Boston Marathon Bomber Dzhokhar Tsarnaev Sentenced to Death by Execution 1 Month After Jurors Found Him Guilty of 2013 Terror Attack
A jury of five men and seven women sentenced Dzhokhar Tsarnaev to death by execution on Friday after finding him guilty on 30 federal charges last month for his role in the 2013 Boston Marathon bombings.
The April 15, 2013, bombings killed three people and left over 260 others wounded.
The death penalty was delivered by the same jurors who convicted Tsarnaev last month on 30 counts of carjacking, robbery and using weapons of mass destruction resulting in death. Only 17 of the charges, however, carried the possibility of the death penalty, for which the jury sentenced him to death on six of the counts.
The 12 jurors handed down the death sentence for Tsarnaev for his role in killing Martin Richard and Lingzi Lu, a 23-year-old Boston University graduate student.
According to the Boston Globe, jurors decided not to sentence Tsarnaev to death for the two victims who were killed by his brother, Tamerlan, which include Krystle Campbell, 29, and MIT Police Officer Sean A. Collier, 27, "whom the defense argued was shot to death by Tamerlan, not Dzhokhar."
Tsarnaev is said to have shown little emotion as he heard the verdict, according to USA Today.
"Tsarnaev looked straight ahead, showing no emotion, as the sentence was read. Jurors wiped away tears as the judge thanked them for their service."
The sentence arrived after the jury had listened to the testimonies of 63 witnesses and deliberated for over 14 hours.
Jurors weighed whether Tsarnaev should face life in prison without parole or death. Further, the group was tasked with considering several factors, including whether or not Tsarnaev was cold and calculating, as prosecutors contended, or if the 21-year-old was under the influence of his older brother, among other things.
In handing Tsarnaev the death penalty, it appears as though jurors rejected the defense's efforts to prove that Tsarnaev's older brother was the mastermind of the attack.
U.S. District Judge George O'Toole Jr. told the jury, "You can and you should be justly proud of your service in this case," USA Today reported.
Friday marks the first time a federal jury has sentenced a terrorist to death in the post-Sept. 11 era, said Kevin McNally, a director of the Federal Death Penalty Resource Counsel Project, according to the The New York Times.
In a previous interview with The Christian Post in April 2013, Angelica Vasquez, then a 22-year-old student at Boston College who attended the marathon and witnessed the horror firsthand because she was seated across the street from the explosion, described the explosions.
Vasquez told CP that she initially assumed fireworks were going off, but realized she was wrong when her boyfriend and former Israeli soldier grabbed her and told her to wait as he anticipated another explosion.
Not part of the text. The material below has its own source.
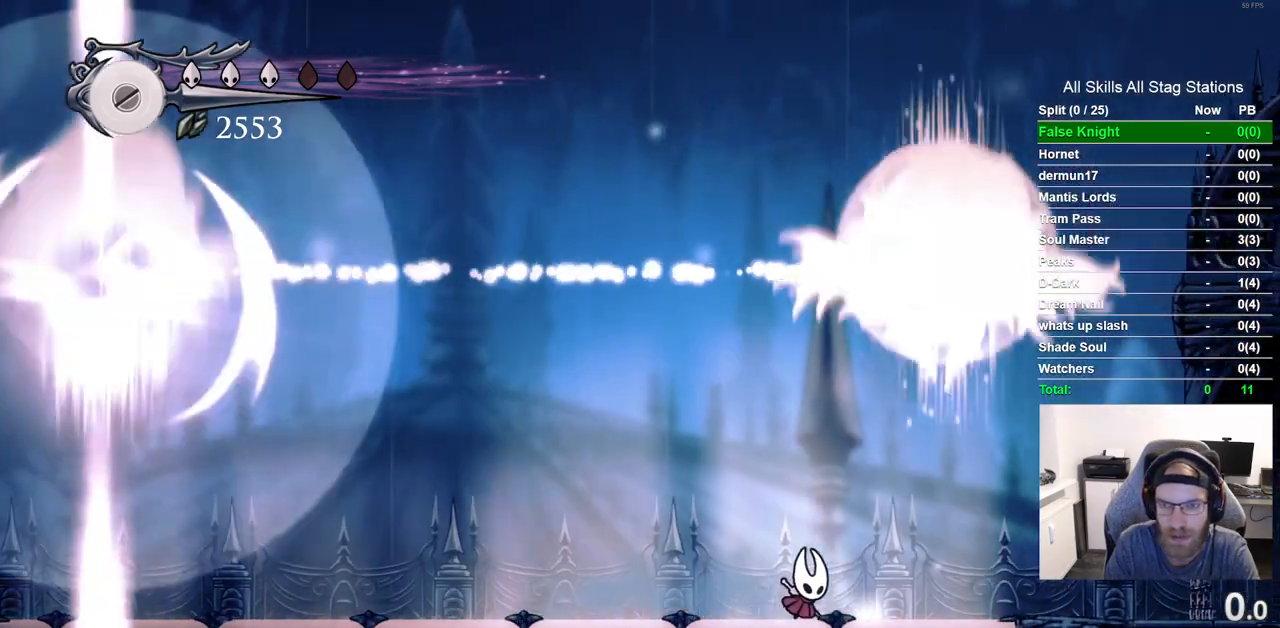
{"dt_ms": 500, "buttons": ["DPAD_LEFT"], "left_stick": "center", "right_stick": "center", "events": [[17, "CROSS", "down"], [133, "DPAD_UP", "down"], [150, "DPAD_RIGHT", "up"], [150, "SQUARE", "down"], [217, "DPAD_LEFT", "down"], [267, "DPAD_UP", "up"], [283, "SQUARE", "up"], [300, "CROSS", "up"]]}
"We got to our bleacher seats and we stood in the middle section and all of a sudden we heard a huge bang that felt like an impact or slight jerk. Everyone was confused," she said. "Then, all of a sudden, the second bomb went off and glass from the buildings shattered everywhere and that's when I knew we were under attack."
The Boston Globe reported Friday that Tsarnaev arrived in the U.S. with his family when he was 9 years old. And during the trial, "jurors heard from his teachers in Cambridge that as a young boy, he was an A student, smart, popular, and kind."
"But jurors also heard about Tsarnaev's upbringing in a dysfunctional immigrant Chechen family ... And an expert on Chechnya described how that country's struggles for independence became intertwined over the last two decades with the global jihad movement by Islamic militants."
The Globe also reported that Tamerlan became "obsessed" with jihad after his parents returned to Russia in 2012, and was "the only adult figure in [Dzhokhar's] life."
During the manhunt for the two brothers that shut down the Boston metropolitan area Dzhokhar was eventually found badly injured hiding in a privately-owned boat in Watertown, Massachusetts. His brother, Tamerlan, died earlier during a shootout with police.